Please quote the text of every item below word for word, leaving out the pictures.

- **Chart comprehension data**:

-------

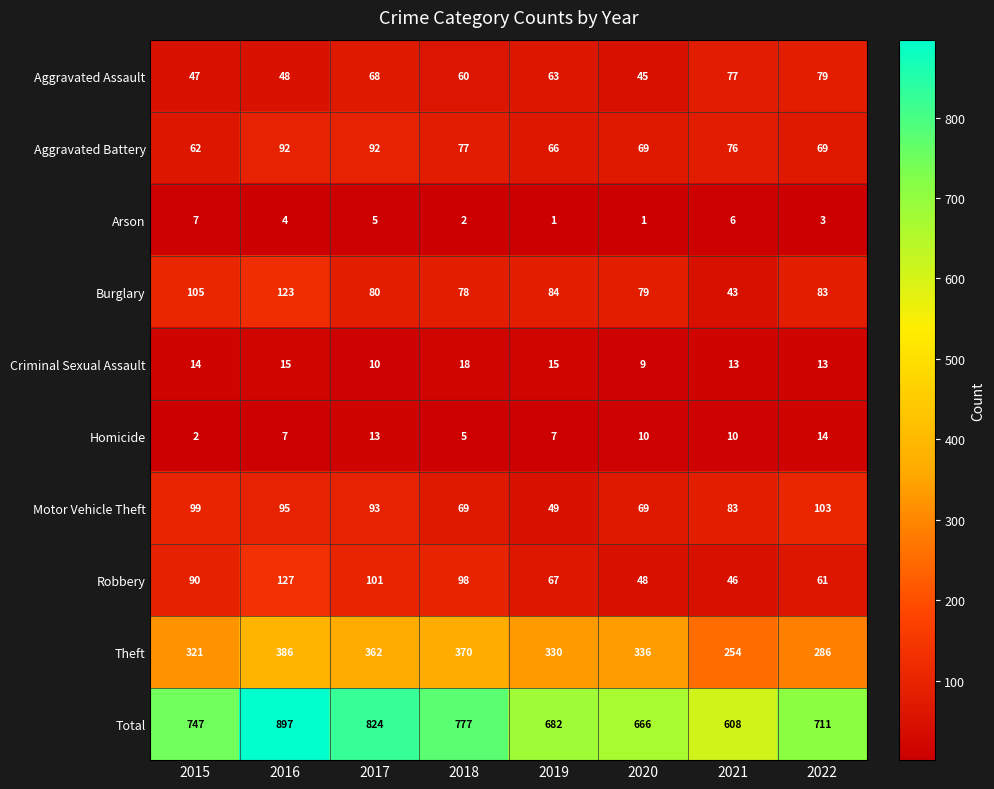

The value of Criminal Sexual Assault at 2018 is 18. True or false?

True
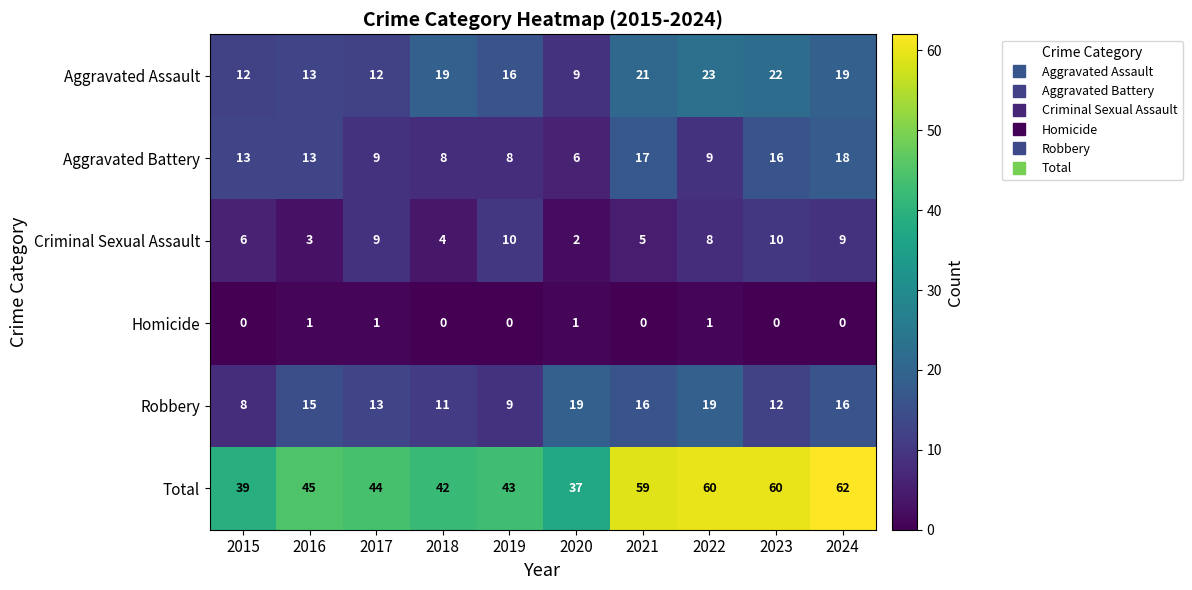

What is the highest value of the Criminal Sexual Assault series?

10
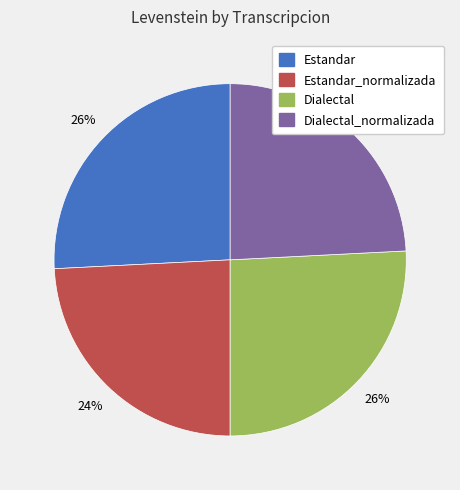

Is there any slice that represents more than half of the pie?

No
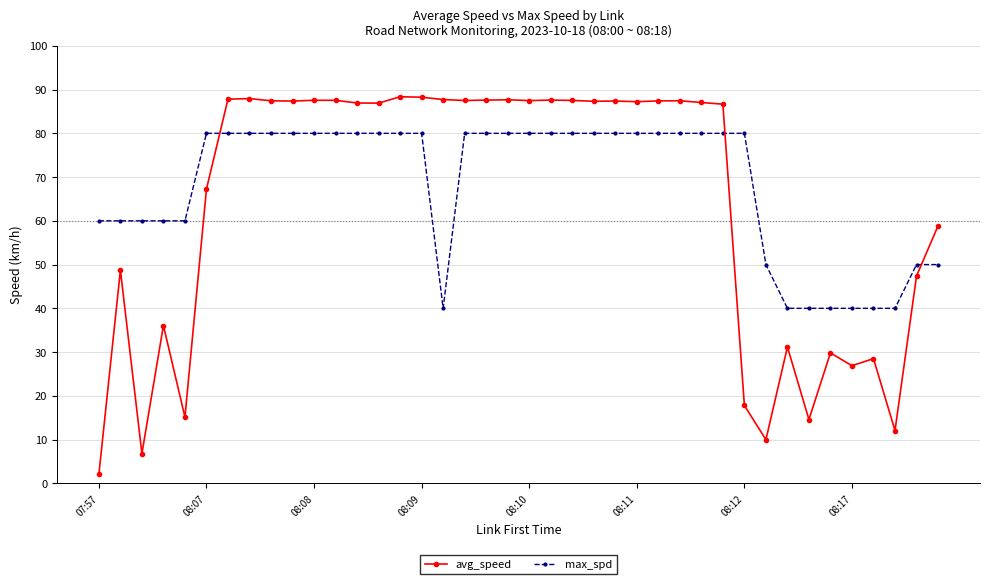

Is this an area chart (filled region under the line)?

No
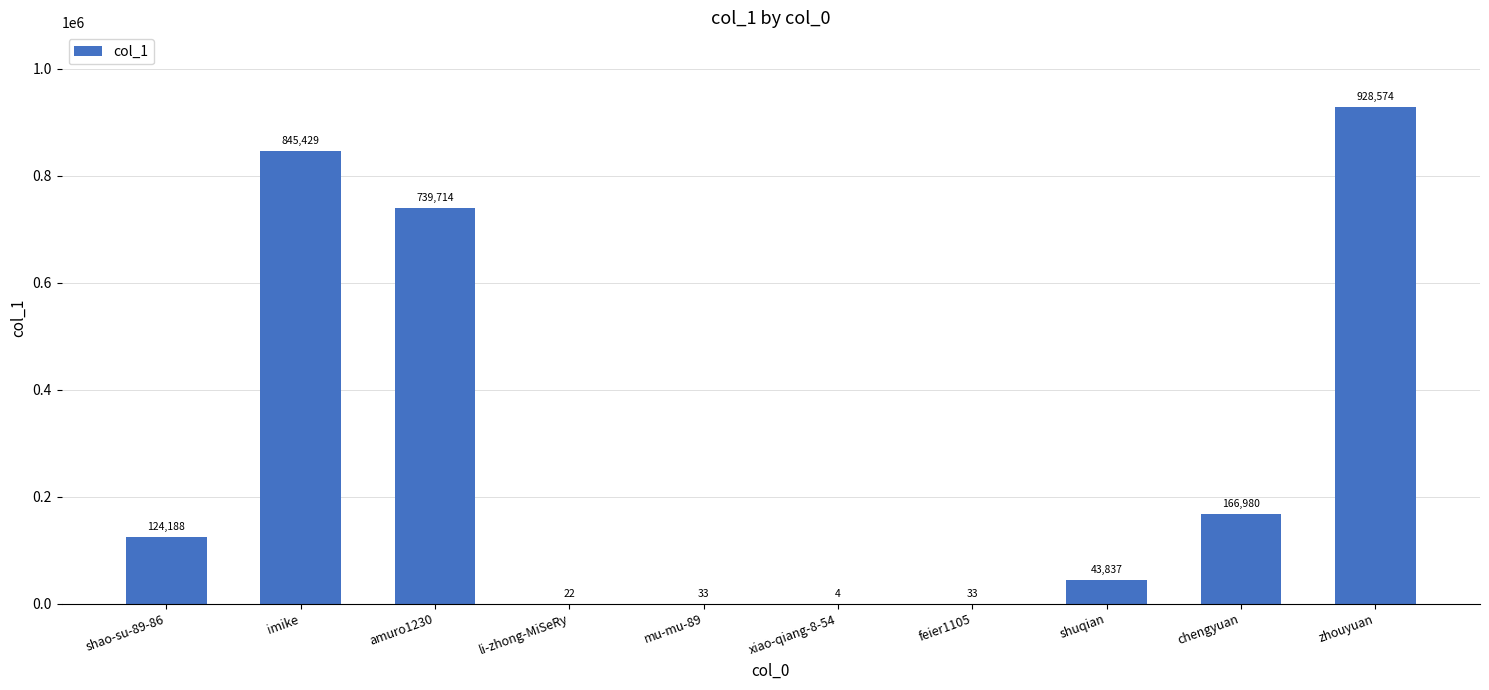

What is the maximum value shown in the chart?

928574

-------

- **EXERCISE ANSWER**:
The value of Criminal Sexual Assault at 2018 is 18. True or false?

True

What is the highest value of the Criminal Sexual Assault series?

10

Is there any slice that represents more than half of the pie?

No

Is this an area chart (filled region under the line)?

No

What is the maximum value shown in the chart?

928574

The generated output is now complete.